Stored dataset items
◇ ◇ ◇ ◇ ◇
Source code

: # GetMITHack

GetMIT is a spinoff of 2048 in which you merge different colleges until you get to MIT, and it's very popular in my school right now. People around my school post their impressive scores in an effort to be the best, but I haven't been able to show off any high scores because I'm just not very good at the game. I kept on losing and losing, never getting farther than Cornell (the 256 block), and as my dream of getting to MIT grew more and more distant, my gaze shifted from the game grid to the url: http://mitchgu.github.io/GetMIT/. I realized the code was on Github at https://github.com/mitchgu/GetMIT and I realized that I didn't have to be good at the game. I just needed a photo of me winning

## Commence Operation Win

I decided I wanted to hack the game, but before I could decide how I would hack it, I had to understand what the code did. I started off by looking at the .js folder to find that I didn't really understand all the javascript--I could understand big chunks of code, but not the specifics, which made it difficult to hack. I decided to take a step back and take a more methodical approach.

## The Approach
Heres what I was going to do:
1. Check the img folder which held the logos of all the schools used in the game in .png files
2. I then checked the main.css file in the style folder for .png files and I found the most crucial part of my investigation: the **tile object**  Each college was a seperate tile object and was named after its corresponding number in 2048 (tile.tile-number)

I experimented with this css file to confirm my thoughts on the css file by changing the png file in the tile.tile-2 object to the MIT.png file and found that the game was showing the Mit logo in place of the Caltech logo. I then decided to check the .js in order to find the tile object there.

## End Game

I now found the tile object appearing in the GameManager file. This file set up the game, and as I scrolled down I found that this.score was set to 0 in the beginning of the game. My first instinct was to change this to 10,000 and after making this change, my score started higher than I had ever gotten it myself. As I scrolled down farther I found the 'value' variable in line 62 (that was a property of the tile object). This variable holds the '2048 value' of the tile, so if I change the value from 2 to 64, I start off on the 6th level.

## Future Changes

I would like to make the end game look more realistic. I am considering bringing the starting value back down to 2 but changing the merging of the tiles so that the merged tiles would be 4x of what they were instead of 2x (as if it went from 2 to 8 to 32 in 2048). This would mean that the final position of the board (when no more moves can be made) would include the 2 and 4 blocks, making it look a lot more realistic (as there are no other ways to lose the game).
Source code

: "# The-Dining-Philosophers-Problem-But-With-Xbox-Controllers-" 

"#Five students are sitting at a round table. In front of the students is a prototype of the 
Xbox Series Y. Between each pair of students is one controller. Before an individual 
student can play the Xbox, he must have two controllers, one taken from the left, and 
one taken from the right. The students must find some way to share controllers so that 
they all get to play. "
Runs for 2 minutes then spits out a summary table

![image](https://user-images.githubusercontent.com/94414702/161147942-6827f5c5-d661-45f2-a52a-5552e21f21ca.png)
◇ ◇ ◇ ◇ ◇
Work to be completed: Please pull out each line of the records that contains the word "must".

The answer:
student can play the Xbox, he must have two controllers, one taken from the left, and 
one taken from the right. The students must find some way to share controllers so that 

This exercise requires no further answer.